Die AFC-Problematik habe ich ausführlich geschildert. Die Schrittweite der Frequenzanzeige ist sicher nicht optimal. Zumindest beim analogen
T101 spreche die Signalstärkeanzeige im genannten Test bei zu niedrigen Spannungen an (voller Ausschlag bei 250µV), so daß die Anzeige zu früh nicht mehr differenziert. Allerdings konnte ich bei meinem Gerät feststellen, daß Ortssender mit dem
TA220 schon mit einem Antennenkabel (ohne Antenne) gut und rauschfrei empfangen werden können.
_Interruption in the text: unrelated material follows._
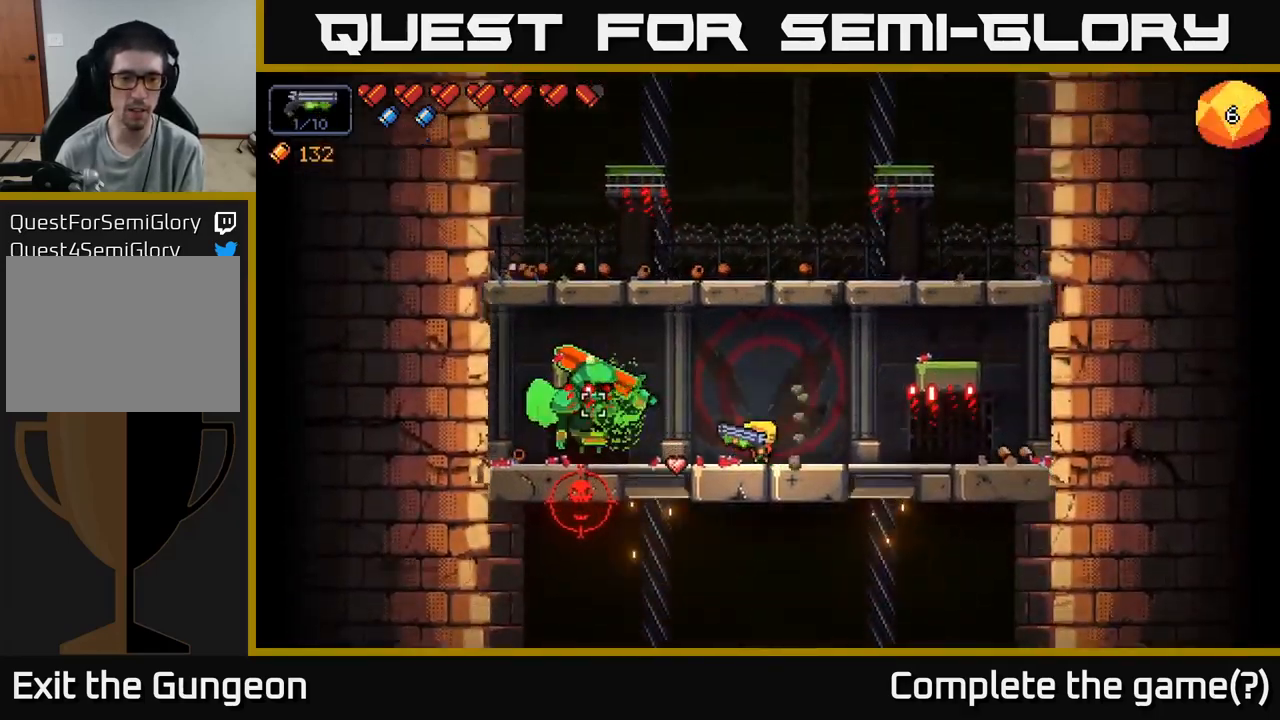
{"buttons": ["R2"], "left_stick": "center", "right_stick": "left", "events": []}
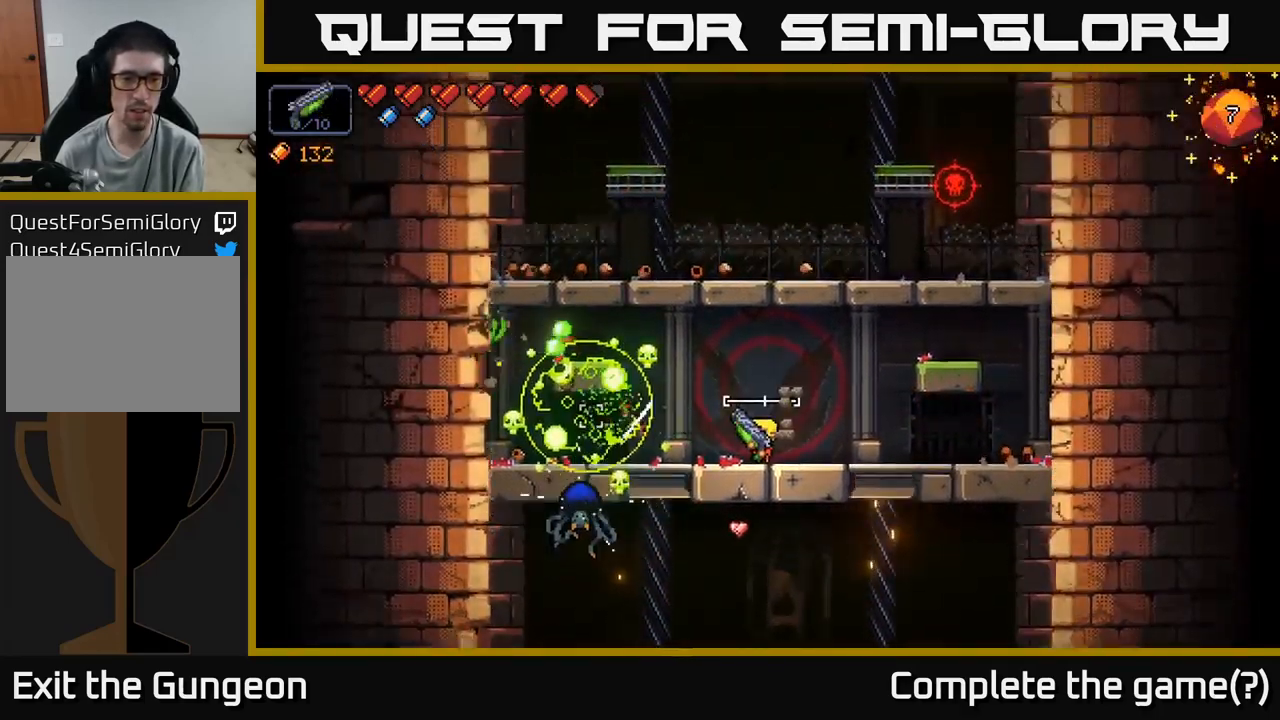
{"buttons": ["R2"], "left_stick": "left", "right_stick": "left", "events": [[167, "left_stick", "right"], [317, "left_stick", "center"], [417, "left_stick", "left"]]}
Letztlich eine Frage der individuellen Abstimmung. Und die kann man ja auch ändern.
Etwas ärgerlich ist die Schaltfolge des Lautsprecherwahl-Schalters. Logisch wäre: Aus – A – A+B – B. Realisiert wurde: Aus – A+B – B – A, so daß von ,,aus" zu ,,A" immer durch die gesamte Kulisse geschaltet werden muß. Das ist insofern ärgerlich, weil bei jeder Rastung sofort das Relais anzieht.
(http://mb.abovenet.de/forum2/bildupload/KoertingTA220_02k.JPG)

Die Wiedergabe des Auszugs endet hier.